Earlier this year, Harvard joined with MIT to launch edX as a platform on which the universities could offer high-quality education to a population beyond the Charles River. At the time, we welcomed this demonstrable commitment to making learning accessible to a wider range of individuals. In this vein, we were excited to hear the recent news that the program has partnered with two Massachusetts community colleges to add an in-person component to its online courses in computer science.
In its brief history, edX has been in a period of constant expansion. So far, it has already broadened its reaches to include the University of California, Berkeley and the University of Texas. The recent involvement of Bunker Hill and MassBay Community Colleges proves that distance education need not be limited to four-year universities. In fact, we believe that edX has the ability to continue innovating in the realm of inclusive higher education.
Unfortunately, efforts to address the issues plaguing higher education in this country focus too often on four-year institutions. While the needs of these students are undoubtedly important, we must not forget those who, whether by choice or circumstance, attend schools of a different caliber. Community colleges, which offer two years of public education for community members, have a role to play in the evolving standards of American education.
Three years ago, President Obama proposed a $12-billion 10-year plan designed to produce five million new community college graduates. While the sputtering economic recovery impelled the president to modify his proposal to an $8-billion 3-year job training stopgap, it is heartening to see a leader who recognizes the value of the varied forms of higher education. Community colleges support an underserved clientele, and we commend any and all efforts to bolster the resources available to their administrators, teachers, and students.

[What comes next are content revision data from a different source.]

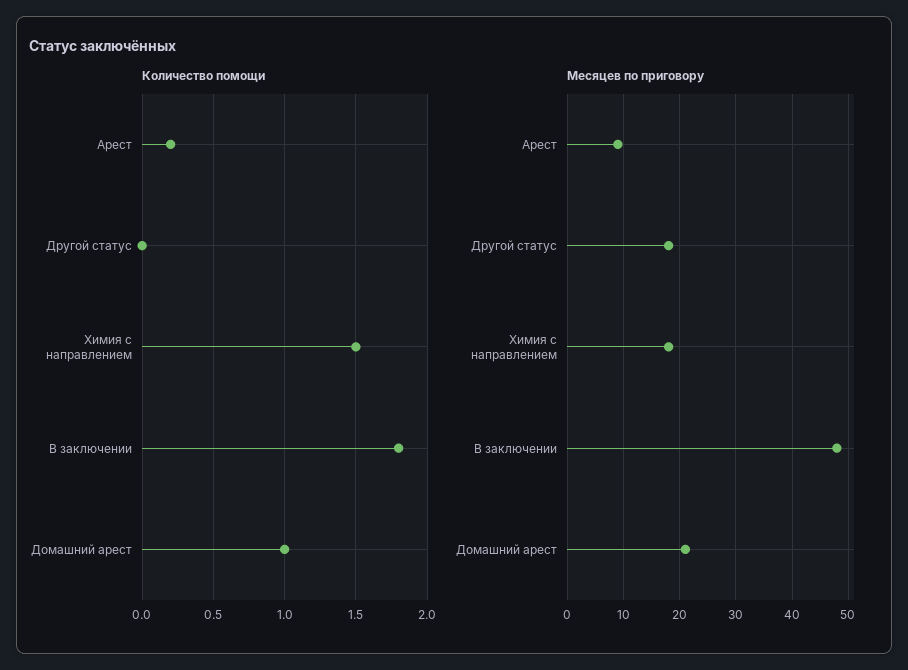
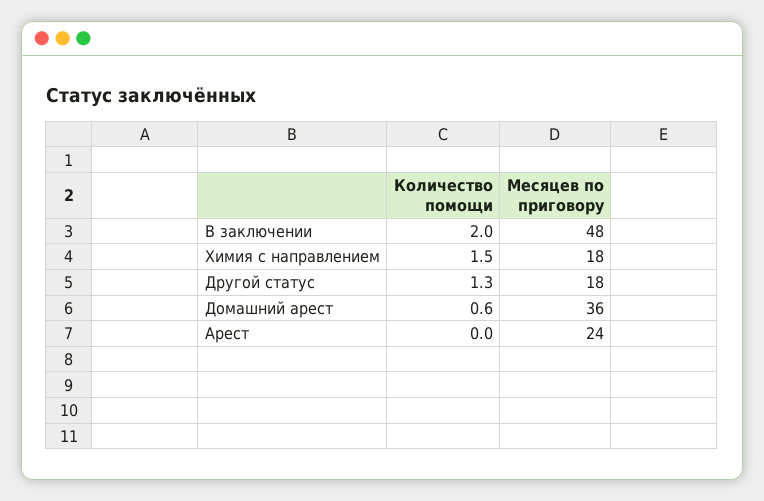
  {
    "Количество помощи": {
-     "Арест": 0.2,
+     "Арест": 0,
-     "Другой статус": 0,
+     "Другой статус": 1.3,
      "Химия с направлением": 1.5,
-     "В заключении": 1.8,
+     "В заключении": 2,
-     "Домашний арест": 1
+     "Домашний арест": 0.6
    },
    "Месяцев по приговору": {
-     "Арест": 10,
+     "Арест": 24,
      "Другой статус": 18,
      "Химия с направлением": 18,
      "В заключении": 48,
-     "Домашний арест": 20
+     "Домашний арест": 36
    }
  }

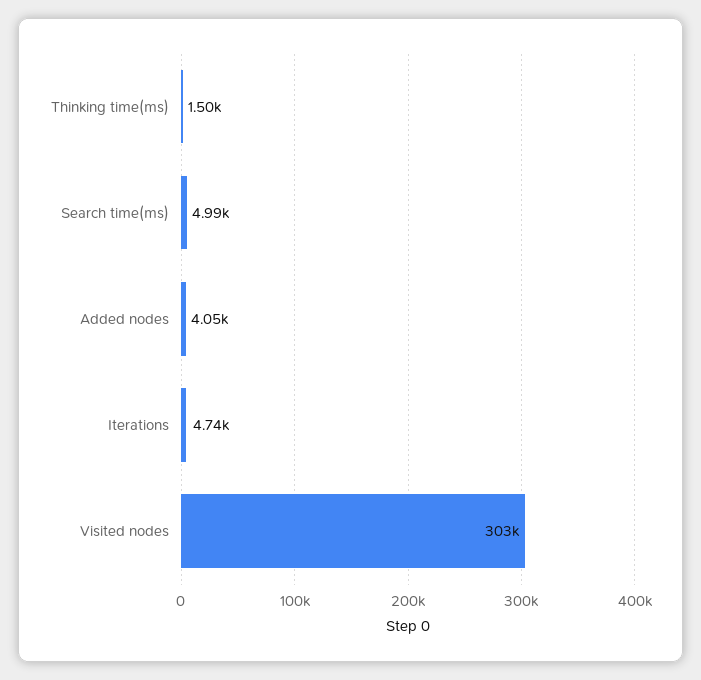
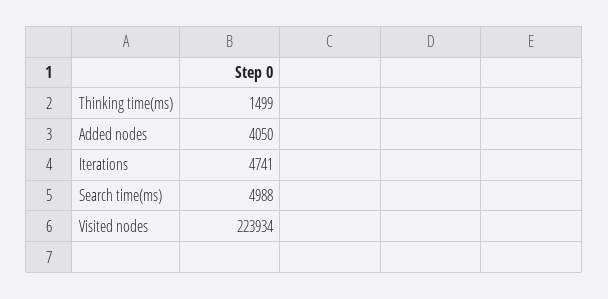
  {
    "Thinking time(ms)": 1499,
    "Search time(ms)": 4988,
    "Added nodes": 4050,
    "Iterations": 4741,
-   "Visited nodes": 303000
+   "Visited nodes": 223934
  }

The particulars of the edX partnership are also praiseworthy. While edX was initially rolled out as a limited selection of online course samplings, the new initiative pairs the virtual lectures with in-class instructors and personal mentors. While the future of education may reside on the World Wide Web, there remain undeniable benefits to an interactive learning environment. We recognize this as an unexpected and encouraging step in the progression of the still nascent program. It is impossible to predict with future of learning with total accuracy, and we appreciate the openness edX has shown toward innovation.

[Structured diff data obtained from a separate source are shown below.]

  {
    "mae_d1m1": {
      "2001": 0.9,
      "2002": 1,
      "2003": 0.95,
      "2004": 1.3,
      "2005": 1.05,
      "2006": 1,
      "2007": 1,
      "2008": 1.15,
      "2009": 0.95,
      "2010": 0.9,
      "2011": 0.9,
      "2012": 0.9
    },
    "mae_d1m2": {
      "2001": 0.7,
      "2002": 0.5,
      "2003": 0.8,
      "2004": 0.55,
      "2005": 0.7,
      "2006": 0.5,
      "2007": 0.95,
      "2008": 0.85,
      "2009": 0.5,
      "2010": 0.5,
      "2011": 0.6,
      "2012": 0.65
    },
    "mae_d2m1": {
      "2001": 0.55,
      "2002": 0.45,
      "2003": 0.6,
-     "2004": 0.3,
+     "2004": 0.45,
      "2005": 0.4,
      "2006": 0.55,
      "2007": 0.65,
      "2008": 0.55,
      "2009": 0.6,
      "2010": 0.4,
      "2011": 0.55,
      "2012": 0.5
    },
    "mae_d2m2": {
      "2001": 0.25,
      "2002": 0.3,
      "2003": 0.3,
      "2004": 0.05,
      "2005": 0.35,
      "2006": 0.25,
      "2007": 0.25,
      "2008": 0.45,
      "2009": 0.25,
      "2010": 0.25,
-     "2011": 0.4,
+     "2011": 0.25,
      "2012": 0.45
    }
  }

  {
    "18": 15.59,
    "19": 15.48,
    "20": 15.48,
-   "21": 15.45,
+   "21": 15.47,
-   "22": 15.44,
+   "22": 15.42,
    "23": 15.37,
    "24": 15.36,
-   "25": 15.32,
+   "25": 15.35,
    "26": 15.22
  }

The future of the edX platform is bright, and we possess neither the insight nor the foresight to gauge its ultimate impact. We are excited about the wide range of possibilities it offers to a broadening population. When the program was announced, the process of disseminating knowledge changed for the better. This process is in constant transformation, and we eagerly look forward to finding out where it ends up. There is no doubt that Harvard and the edX program will have major roles to play in leading the way.